Direct mail is one of the few inexpensive marketing activities that interrupts your customer and forces them to notice you (I don’t count interstitials). And it’s pretty damn cheap. Cheap enough to test. For those not in the know, it’s a lot like social media advertising: you give Epsilon your names and they sell you back an audience of similar customers. Then you reach out and try to convert them. It’s still extremely effective at generating new customers in mass at a reasonable cost. This may sound like heresy to some, but at the current CPC rates it makes a lot of sense.
One day I’ll write up a blog post about the history of marketing transitions, like the one we’re currently in. We went from using catalogs to drive store traffic and some sales. To using catalogs to drive internet sales and some store visits. To now using stores to drive internet sales. And why shouldn’t we also keep using direct mail to drive some online sales? It works. And does it at lower CAC than you’re currently paying. Trust me. If you don’t like direct mail, try billboards. Just test something.
Profitable, Proactive Partnerships
Now for the bonus tip: find a non-competing company that goes after your same customer base. And make a deal with them. I love swapping marketing materials in outbound shipments. They drop your postcard in their shipments, you drop yours in theirs. And the only cost is the cost to design and print a very cheap card. If you pick the right partners, it’s a way for both companies to maximize their marketing spend. My current company, Plum, sells flooring. We’re working with an online paint company for a deal. Both of us are marketing to early adopting customers (who buys paint online?) that prefer online purchases and are working on a renovation. It’s a marriage made in heaven, I believe. I’ll know fast after seeing the numbers, but there’s lots of flexibility in a model like this because of the low costs. It can also be done with post-sale email exchanges (always should be post sale, don’t give away those customers you paid to attract).
It’s Time to Try Something New
Frankly, CAC costs are out of control. And we need to start changing things.
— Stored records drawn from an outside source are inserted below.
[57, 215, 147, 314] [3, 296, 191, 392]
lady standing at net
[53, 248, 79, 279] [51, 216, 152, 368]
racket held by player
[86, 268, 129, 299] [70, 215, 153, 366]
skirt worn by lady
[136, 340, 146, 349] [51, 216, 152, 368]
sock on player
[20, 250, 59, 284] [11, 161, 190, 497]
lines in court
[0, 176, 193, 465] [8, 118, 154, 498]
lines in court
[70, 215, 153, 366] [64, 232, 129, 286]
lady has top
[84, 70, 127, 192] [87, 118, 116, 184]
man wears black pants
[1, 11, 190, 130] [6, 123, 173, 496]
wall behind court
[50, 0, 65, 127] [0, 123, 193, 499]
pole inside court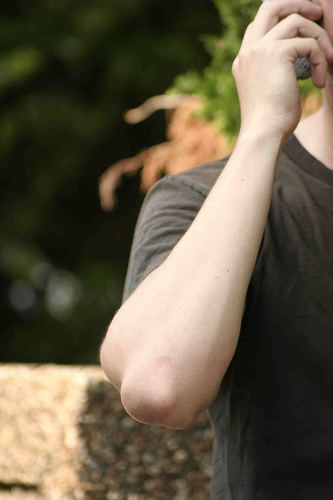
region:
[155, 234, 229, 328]
A hand in the photo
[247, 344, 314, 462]
A t-shirt in the photo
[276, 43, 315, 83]
A phone in the hand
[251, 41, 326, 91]
A cellphone in the photo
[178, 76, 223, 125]
Trees at the back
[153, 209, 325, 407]
A man in the picture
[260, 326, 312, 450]
Black t-shirt in the picture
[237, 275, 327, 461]
A man standing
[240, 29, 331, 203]
A man making a call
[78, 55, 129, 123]
Trees at the back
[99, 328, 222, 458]
this is an elbow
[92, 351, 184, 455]
the funny bone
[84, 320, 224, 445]
a guy's right elbow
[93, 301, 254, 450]
this is someone's elbow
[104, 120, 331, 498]
a grey tee shirt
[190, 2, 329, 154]
this is a hand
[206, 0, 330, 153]
the hand is holding a phone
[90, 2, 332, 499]
this person is wearing a tee shirt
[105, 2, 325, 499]
this person is holding a phone to his face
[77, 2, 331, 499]
his arm is bent at the elbow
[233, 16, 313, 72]
Person holding a cellphone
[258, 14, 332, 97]
Person holding a cellphone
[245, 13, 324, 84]
Person holding a cellphone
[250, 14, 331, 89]
Person holding a cellphone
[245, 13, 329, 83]
Person holding a cellphone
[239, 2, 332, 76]
Person holding a cellphone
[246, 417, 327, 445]
person wearing a black shirt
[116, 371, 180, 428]
man's elbow sticking out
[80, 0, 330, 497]
man talking on cell phone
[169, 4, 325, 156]
green fern behind man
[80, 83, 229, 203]
orange spindly plant behind man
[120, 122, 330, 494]
black cotton t-shirt on man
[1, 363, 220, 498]
gravel and concrete wall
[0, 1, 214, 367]
blurred trees in background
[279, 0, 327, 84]
ear bud in man's ear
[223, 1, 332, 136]
man's hand with curled fingers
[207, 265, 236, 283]
two moles on man's arm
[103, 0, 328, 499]
a person speaking on a phone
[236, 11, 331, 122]
cellphone in person's right hand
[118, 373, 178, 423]
the person's right elbow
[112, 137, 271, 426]
the person's forearm.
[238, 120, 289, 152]
the person's right wrist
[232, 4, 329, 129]
the person's right hand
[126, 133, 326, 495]
a brown t-shirt on the man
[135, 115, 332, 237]
the man's shoulder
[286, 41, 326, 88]
the man's right pinkie finger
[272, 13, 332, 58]
the right ring finger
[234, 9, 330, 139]
Hand holding cell phone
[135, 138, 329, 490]
Man wearing black shirt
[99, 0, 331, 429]
A white person's arm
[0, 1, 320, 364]
The dark vegetation in the background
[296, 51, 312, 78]
A partially blocked cellphone.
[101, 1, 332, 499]
The person wearing a gray t-shirt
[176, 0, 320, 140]
The green faded bushes in the background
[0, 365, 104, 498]
The lighted faded space on the left.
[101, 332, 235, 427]
The folded elbow of a man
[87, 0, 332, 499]
The light skinned arm.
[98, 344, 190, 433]
bony elbow of white boy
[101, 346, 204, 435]
bony elbow of white boy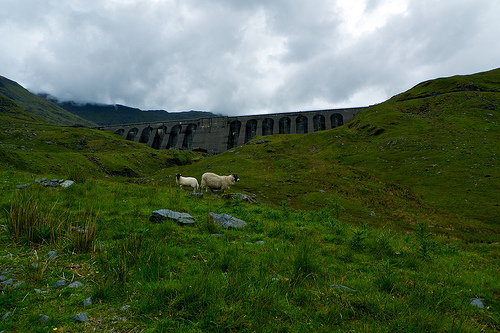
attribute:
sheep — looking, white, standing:
[203, 170, 237, 191]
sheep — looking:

Our monopolistic overlords are taking all our profits. And the only solution is moving away from pure performance marketing to something that relies less on a single platform or approach and takes advantage of our unique strengths in the marketplace. I like these tips because I know they work. They will help mitigate the costs to acquire new customers.
Side note: I often get approached about increasing customer retention as a way to offset marketing costs. Unless your company is completely inept at retaining customers, this is a tough wall to climb. It is very, very hard to increase your customer retention rate without launching new categories of goods or making drastic merchandising changes. And remember, if your customer retention rate was 100%, you would still have to acquire new customers to grow. If you’re growing fast enough, a low customer retention rate won’t stop you. The priority is acquiring new customers at scale and at a reasonable cost. And it always will be.